ザ・グレート・展開予測ショー

魔人Y−5


投稿者名:NAVA
投稿日時:(02/11/25)





 妙神山にて。




 4人用家庭コタツを二人の女性と一人の女の子が囲んでいる。
 
 一人は神族の戦姫、妙神山の管理人である小竜姫。
 神界で権勢を振るう竜神族の一員でもある。
 
 一人は目のイヤリングを付けた独特のセクシーコスチュームに身を包む神族ヒャクメ。
 千里眼の持ち主である。

 一人は小学校高学年くらいの女の子魔族。御年1歳のパピリオ。
 将来、身体の某所が二人の姉・・・べスパとルシオラのどちらになるかを真剣に悩む少女である。
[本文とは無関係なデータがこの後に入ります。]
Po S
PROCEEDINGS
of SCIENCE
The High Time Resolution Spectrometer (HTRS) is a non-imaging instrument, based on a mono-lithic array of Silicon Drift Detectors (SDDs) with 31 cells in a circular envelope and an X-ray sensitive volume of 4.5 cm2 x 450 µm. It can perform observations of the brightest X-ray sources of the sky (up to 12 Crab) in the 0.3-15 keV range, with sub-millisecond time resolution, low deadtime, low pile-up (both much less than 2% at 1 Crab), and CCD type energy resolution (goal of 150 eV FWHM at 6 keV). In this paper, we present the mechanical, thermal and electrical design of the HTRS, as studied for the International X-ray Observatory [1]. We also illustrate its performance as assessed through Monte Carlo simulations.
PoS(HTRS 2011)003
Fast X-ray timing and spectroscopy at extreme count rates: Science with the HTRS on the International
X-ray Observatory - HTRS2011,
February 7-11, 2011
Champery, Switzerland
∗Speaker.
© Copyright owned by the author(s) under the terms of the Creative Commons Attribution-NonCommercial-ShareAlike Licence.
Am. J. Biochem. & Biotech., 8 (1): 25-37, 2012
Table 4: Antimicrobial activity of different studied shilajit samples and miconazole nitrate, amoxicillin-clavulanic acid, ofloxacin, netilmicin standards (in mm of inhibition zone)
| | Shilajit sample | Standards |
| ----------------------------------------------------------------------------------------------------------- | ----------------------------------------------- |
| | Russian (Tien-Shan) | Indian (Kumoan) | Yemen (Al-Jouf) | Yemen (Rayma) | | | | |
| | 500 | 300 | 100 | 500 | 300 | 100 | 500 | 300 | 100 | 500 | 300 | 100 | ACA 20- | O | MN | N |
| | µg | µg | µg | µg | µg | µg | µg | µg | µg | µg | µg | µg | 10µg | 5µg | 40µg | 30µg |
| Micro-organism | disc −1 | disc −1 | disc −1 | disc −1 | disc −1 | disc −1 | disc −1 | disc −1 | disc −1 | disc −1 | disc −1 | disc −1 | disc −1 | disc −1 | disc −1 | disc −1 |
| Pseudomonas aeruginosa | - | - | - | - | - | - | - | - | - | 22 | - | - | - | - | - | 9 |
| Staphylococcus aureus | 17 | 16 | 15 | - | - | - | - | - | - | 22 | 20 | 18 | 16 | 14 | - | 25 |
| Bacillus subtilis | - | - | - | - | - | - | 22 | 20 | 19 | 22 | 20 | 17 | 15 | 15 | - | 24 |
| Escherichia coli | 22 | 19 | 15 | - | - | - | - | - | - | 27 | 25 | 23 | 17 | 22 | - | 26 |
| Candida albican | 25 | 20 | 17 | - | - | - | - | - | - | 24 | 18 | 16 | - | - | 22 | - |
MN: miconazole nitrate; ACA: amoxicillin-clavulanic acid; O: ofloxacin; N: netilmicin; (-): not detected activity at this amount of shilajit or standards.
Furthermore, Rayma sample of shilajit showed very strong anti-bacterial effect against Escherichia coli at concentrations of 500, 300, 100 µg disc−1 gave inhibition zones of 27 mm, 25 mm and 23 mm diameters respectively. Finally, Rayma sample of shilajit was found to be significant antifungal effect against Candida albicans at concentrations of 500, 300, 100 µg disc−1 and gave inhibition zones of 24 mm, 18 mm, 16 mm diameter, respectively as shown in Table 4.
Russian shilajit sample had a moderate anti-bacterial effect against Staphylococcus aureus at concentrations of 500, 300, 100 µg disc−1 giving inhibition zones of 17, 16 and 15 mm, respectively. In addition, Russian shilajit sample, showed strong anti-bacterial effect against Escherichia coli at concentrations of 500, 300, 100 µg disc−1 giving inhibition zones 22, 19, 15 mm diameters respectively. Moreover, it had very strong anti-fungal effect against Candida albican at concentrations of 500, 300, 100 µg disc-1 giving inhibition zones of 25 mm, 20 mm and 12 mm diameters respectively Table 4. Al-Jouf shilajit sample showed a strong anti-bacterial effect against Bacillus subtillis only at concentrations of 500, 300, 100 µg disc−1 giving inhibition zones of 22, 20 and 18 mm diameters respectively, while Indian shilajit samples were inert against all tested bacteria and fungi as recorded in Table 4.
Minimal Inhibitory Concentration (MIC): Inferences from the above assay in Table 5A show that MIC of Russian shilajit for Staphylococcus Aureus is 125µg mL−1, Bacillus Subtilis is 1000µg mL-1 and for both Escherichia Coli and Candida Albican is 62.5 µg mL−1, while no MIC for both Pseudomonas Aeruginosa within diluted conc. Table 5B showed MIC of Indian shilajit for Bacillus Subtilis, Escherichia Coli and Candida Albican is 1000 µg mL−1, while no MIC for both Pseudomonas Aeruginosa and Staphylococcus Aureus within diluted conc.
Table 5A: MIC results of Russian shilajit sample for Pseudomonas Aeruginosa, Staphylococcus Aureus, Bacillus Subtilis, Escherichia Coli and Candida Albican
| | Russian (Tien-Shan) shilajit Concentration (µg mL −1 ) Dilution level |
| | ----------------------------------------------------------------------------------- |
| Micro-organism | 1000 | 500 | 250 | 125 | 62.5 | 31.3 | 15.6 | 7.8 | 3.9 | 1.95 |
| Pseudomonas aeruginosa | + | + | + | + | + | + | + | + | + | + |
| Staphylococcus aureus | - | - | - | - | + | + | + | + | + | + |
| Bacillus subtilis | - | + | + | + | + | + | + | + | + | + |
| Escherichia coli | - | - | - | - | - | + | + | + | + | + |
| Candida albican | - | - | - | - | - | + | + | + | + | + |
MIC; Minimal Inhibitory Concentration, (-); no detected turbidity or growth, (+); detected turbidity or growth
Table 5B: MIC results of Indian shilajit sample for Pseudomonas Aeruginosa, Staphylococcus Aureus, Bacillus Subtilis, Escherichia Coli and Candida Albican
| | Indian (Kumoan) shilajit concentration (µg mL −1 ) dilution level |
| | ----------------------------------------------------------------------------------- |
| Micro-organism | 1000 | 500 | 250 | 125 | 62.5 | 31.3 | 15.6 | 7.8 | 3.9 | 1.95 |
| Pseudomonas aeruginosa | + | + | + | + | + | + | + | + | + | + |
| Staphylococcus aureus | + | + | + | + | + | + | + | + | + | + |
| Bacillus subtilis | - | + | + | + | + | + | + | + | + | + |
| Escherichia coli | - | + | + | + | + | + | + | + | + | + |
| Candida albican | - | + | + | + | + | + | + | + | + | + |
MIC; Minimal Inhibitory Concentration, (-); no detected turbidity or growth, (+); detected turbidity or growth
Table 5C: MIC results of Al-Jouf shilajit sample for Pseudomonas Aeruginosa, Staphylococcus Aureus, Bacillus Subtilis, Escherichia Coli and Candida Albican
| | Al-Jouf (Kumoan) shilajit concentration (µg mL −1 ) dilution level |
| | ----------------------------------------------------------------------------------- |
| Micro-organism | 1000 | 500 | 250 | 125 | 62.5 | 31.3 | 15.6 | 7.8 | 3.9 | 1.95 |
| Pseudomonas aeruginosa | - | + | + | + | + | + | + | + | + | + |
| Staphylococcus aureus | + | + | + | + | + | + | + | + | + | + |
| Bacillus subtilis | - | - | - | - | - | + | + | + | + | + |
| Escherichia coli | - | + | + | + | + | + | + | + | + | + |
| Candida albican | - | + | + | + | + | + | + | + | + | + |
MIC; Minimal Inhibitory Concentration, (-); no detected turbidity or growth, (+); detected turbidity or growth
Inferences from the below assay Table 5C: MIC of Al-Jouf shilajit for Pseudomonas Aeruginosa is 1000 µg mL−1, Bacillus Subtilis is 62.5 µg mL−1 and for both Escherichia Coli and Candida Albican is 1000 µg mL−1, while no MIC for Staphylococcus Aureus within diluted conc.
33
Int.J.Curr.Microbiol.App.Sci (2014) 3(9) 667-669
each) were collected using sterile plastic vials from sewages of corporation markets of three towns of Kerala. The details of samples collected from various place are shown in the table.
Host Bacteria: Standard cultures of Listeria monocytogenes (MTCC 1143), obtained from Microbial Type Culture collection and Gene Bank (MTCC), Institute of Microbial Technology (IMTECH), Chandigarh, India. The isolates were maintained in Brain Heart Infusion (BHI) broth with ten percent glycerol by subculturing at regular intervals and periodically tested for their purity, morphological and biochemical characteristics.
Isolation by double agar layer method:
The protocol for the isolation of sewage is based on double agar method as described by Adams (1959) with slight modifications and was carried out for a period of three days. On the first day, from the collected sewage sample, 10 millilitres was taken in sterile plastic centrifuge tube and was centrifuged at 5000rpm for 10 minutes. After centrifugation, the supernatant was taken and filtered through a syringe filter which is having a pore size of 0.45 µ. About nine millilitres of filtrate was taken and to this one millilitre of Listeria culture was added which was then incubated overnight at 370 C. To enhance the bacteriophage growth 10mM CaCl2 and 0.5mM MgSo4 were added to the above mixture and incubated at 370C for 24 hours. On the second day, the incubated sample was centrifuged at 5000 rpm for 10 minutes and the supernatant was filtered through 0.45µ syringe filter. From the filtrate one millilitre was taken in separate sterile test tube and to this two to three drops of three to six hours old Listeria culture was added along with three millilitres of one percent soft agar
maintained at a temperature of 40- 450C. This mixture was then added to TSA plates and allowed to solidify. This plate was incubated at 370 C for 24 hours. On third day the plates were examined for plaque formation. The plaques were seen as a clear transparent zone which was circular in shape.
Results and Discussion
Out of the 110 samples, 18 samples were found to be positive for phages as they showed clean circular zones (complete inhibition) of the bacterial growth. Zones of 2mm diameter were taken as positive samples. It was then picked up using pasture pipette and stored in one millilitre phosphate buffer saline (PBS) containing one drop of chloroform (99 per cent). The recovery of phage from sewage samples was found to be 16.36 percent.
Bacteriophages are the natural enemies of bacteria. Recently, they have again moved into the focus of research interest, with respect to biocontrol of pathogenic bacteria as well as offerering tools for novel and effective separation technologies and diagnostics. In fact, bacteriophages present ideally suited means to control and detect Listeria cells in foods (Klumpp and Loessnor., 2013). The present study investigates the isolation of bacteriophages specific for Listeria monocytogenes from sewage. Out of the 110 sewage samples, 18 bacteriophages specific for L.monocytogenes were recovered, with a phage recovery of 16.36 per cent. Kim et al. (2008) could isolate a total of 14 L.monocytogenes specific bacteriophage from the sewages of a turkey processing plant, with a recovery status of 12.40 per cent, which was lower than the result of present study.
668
 本来、ここに居てもおかしくない魔族軍仕官ジークは里帰り中である。



 そんな3人がコタツに入りつつのんびりしていると、ヒャクメが急に遠くを見始めた。

 「あら?美神さんがこっちに向かってるのねー」

 驚いたように小竜姫が応える。

 「美神さんが?この時期に?この山に?」

 ありえない。普通、ありえない。
 まだ小降りとはいえ、雪の季節のこの山に美神令子が来ることなんてありえない。
 本物か?偽者なんじゃないか?まさか魔族の陰謀か?
 目は口ほどにモノを言う。
 正に今の小竜姫がこの状態だった。

 「じゃあ、ポチも来てるんでちゅか?!」

 パピリオがはしゃぎだすが、

 「残念ながら美神さん一人なのねー」

 ヒャクメは肩をすくめて応えた。

 「美神さんが?一人で?この時期に?この山に?」

 小竜姫的にはありえない事実のオンパレード。
 というか、美神令子を知る人間なら誰でも同じ反応をするだろう。

 「そうなのねー」

 「どうせお金の話なんじゃないでちゅかー?」

 納得して蜜柑の皮を剥き始める二人の神族と魔族少女。



 珍しく損得抜きで行動する美神令子に世間の風は冷たかった・・・。








 「分からない?!千里眼のアンタが?良いからマジメにやんなさい!!」

 小竜姫達の会話を知らない美神はとりあえず暖を取ってからヒャクメに横島捜索を依頼した。
 その回答に対する返事である。

 しかし何度やっても返事は芳しくない。

 「ヒャクメでも見つけられないとなると、魔界か神界にいる可能性がありますね」

 小竜姫は考え込むように言う。
 
 「魔界はともかく、神界が地上で何か行動を起こせば私達の耳に入るはずなのねー」

 ちなみにパピリオは外で雪だるまを作ってたりする。

 「他に考えられる可能性としては・・・霊的死角って奴?」

 呟く美神にヒャクメが応える。

 「人界でも何箇所かは私でも見れない場所があるのねー。厳重に結界を張ってある場所とかは特にそうなのねー」

 「ま、とにかく私達も神界関連で横島さんを探してみましょう」

 小竜姫が無難な線で纏めた。






 「ところで、さっき話したわよね?GS協会の件」

 美神は横島捜索の協力を取り付けたことに満足して、もう一歩踏み込んだ話題を口にした。

 「ええ。確かに美神さんの推測は否定しきれません」

 小竜姫は浮かない顔で『しかし・・・』と続ける。

 「あくまで推測の域を越えません。明白な証拠がないと神界からアプローチすることはありえません」

 「横島君が行方不明!これだけじゃ不満だってーの!アシュタロス戦の真の英雄でしょうが!」

 美神が憤る。本気3割、演技7割といったところか。
 基本的に神界は人界に不干渉の態度だ。
 美神としては、GS協会と喧嘩するには協力な味方が欲しいところ。
 この際、味方は強力であれば強力であるほど良い。 
 そこで多少コネがある神界に目を付けたわけだが・・・。

 「そのことは重々承知しています。私個人としては、ヒャクメもそうでしょうけど美神さん達の味方です」

 同意を求めるようにヒャクメに目をやる小竜姫。

 「そうなのねー。でももっと上の神(ヒト)を説得しないと駄目なのねー」

 
 『・・・・・・・・・・・・』


 それっきり3人は沈黙する。
 心情的には横島を探す、或いは救いたい方向で定まっているのだ。
 ただ、そのための妙案が無い。



 「フム。存外に頭の固い奴らじゃ」

 唐突にそう告げながら現れたのは小竜姫の師である斉天大聖。ウッキー!

 驚く3人だったが、斉天大聖が言葉を続けるので黙って聞き入る。

 「横島はアシュタロス戦最大の功労者である。これは神界・魔界ともに周知の事実じゃ」

 さらに続ける。

 「そして横島が行方不明。彼は文珠使いという神界・魔界でも珍しい特殊能力者じゃ。その力は知れ渡っており、それに一部の過激な魔族、あるいは神族が目を付けた可能性がある。デタントを守る意味でも神族・魔族両方で編成された調査隊の設置を上申する。こんなところかの」

 ここで一息付いて3人の顔を眺める。

 3人の顔に徐々に理解の色が広がってくる。

 「あるいは調査の結果、魔族でも神族でもなくGS協会が何かをしている証拠が見つかるかも知れんのう・・・」



 つまり斉天大聖はこう言っているのである。

 『神界・魔界に証拠を提出するんじゃなくて、逆に探させろ』

 と。 






 神界の協力を得ることは出来なかったが、横島捜索に関してはきちんと手を打てた。
 美神としてはまずまずの戦果ということで大人しく妙神山を後にした。







 
 「ところで老師。いつからいらしたんですか?」

 「驚かせようとして隠行術で・・・ほぼ最初から・・・誰も気付いてくれなんだ・・・」



 小竜姫が斉天大聖から猛特訓を課されることになったのは別の話。